A Q&A with Foster Campbell

Q

What first inspired you to become involved with politics?

A

I started out as a teacher in a poor, rural district where my students faced many challenges. I realized that I was making a big difference in their lives, but that I could do more. At twenty-seven, I ran for the State Senate and fought to make our schools better. I was fortunate that my hard work paid off and I was able to start a billion-dollar trust fund for public education. The money can only be spent in the classroom and the interest continues to pay out to every school in Louisiana every single year, even after all these decades. I’m so proud that I have had chances to make people’s lives better. That’s why I’m running for US Senate.

Q

You’ve emphasized that faith is a big part of your life—what role would it play in your role as a Senator?

A

I’m no preacher, but Matthew 25 says what you do to the least of these you do to me. That was Jesus talking. I’ve tried to make that a cornerstone of my life.

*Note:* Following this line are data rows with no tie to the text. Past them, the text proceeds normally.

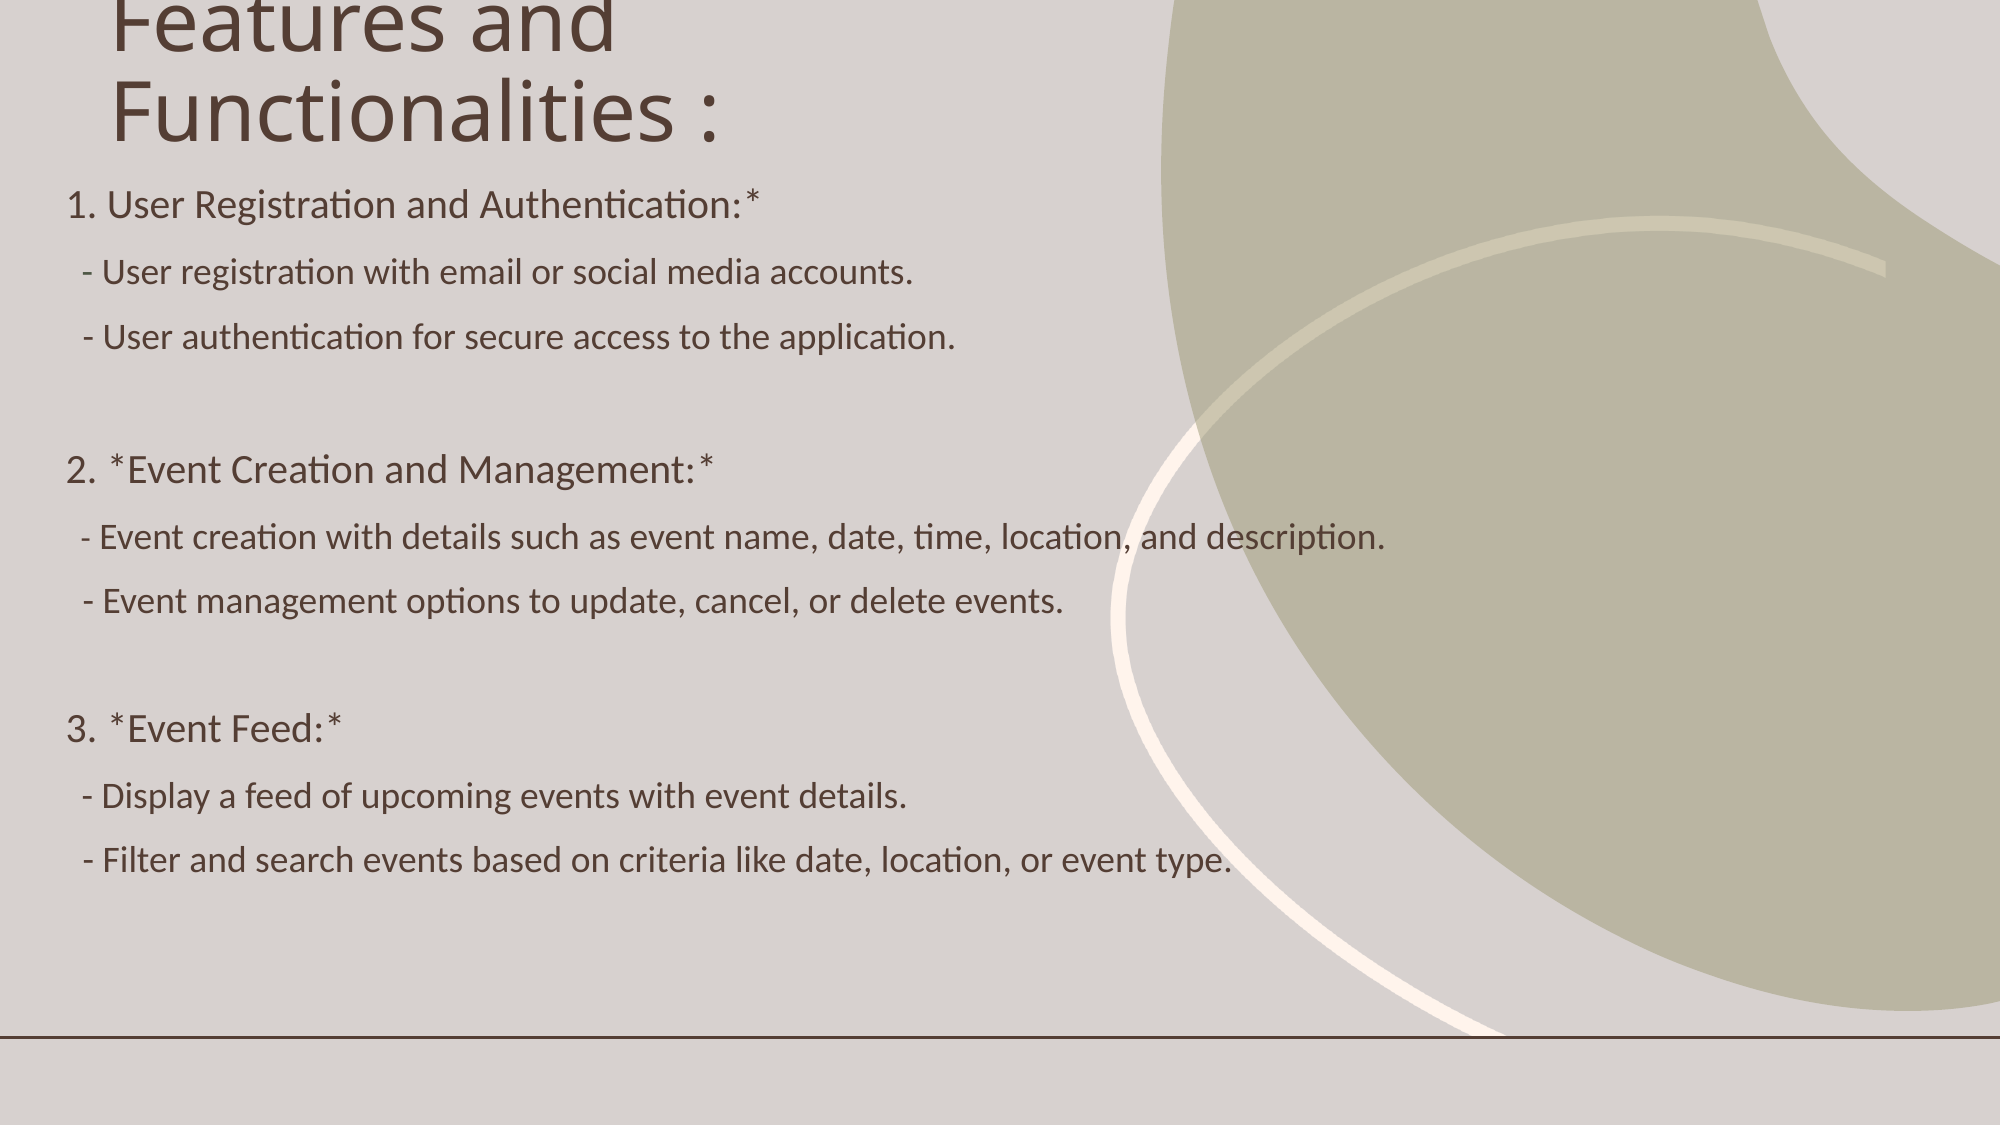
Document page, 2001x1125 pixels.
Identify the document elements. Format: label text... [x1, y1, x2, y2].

text_box 1. User Registration and Authentication:* - User registration with email or social media accounts. - User authentication for secure access to the application. 2. *Event Creation and Management:* - Event creation with details such as event name, date, time, location, and description. - Event management options to update, cancel, or delete events. 3. *Event Feed:* - Display a feed of upcoming events with event details. - Filter and search events based on criteria like date, location, or event type. [50, 166, 1478, 922]
title Features and Functionalities : [94, 115, 1162, 166]
picture [1110, 847, 1886, 1036]
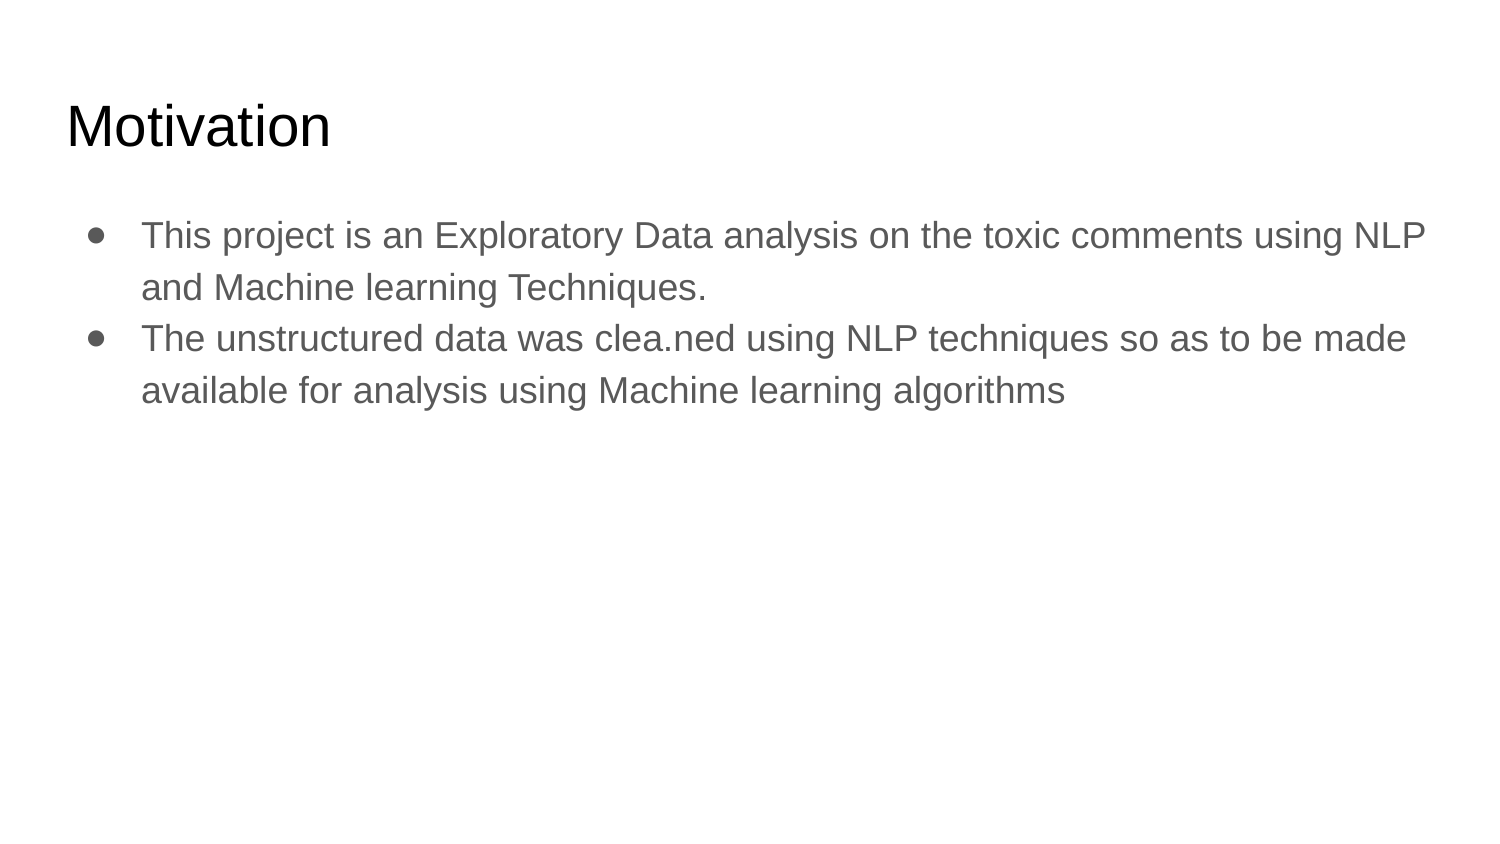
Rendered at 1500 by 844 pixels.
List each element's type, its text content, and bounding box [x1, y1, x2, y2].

title Motivation [51, 72, 1449, 167]
list This project is an Exploratory Data analysis on the toxic comments using NLP and Machine learning Techniques. The unstructured data was clea.ned using NLP techniques so as to be made available for analysis using Machine learning algorithms [51, 189, 1449, 750]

That’s what led me to fight for families of incarcerated people, to fight predatory loan companies, and to stand up to big corporations. I’ll do the same thing for the same reasons in the US Senate.

Q

How has your experience as a teacher influenced the way you think about education?

A

As a teacher I learned that the best way to get a child to really want to learn was to inspire them with the hope that it would make a difference in their lives. But really, I learned that important wrap-around services are essential if you want kids to be successful. That’s why I support community schools where kids can access great nutrition, healthcare, and career-focused activities in schools that promote the best experience.

Q

You’ve shared a bit with the press about your son, who did not survive his fight against bipolar disorder—how has that experience influenced the way you think about mental illness? What would you do to advocate for the mentally ill?

A

Losing Zach was the hardest thing I’ve ever faced. Louisiana has the lowest mental-health-worker-to-citizen ratio in the nation. Our previous governor decimated mental health access for both outpatient and inpatient needs through terrible funding cuts. Homelessness in our state breaks my heart, particularly because I know most of our homeless suffer from mental illness. Fixing this problem will be among my top priorities in the US Senate. I’ll tackle it from a practical perspective that combines healthcare and criminal justice reform.

Q

You’re a vocal advocate for restoring Louisiana’s wetlands. How will you protect them from sea level rise as a result of climate change?

A

Louisiana has a great long-term Master Coastal Restoration Plan that will help us restore and protect coastal land and save our fresh water resources as well. However, we are about fifty billion dollars short on fully funding the plan that uses the very best science. So, I’ll be advocating for parties that have hurt our coast, including big foreign oil companies, to pay their fair share. Most scientists estimate that oil companies have caused about 30 percent of all coastal land loss due to dredging canals to accommodate offshore drilling. I’ll also work to restore trust in Louisiana’s leadership so we can convince the rest of the nation to invest in our state. We are the gas station of America. Saving Louisiana’s coast means saving our whole country.

I am the only candidate in this race that will even acknowledge that we have man-made climate change. We can address the causes and the impacts of climate change, and I will fight to make sure that we do by utilizing the best science to make policy that is fair to business and also promotes healing for our coast, and a cleaner environment for future generations.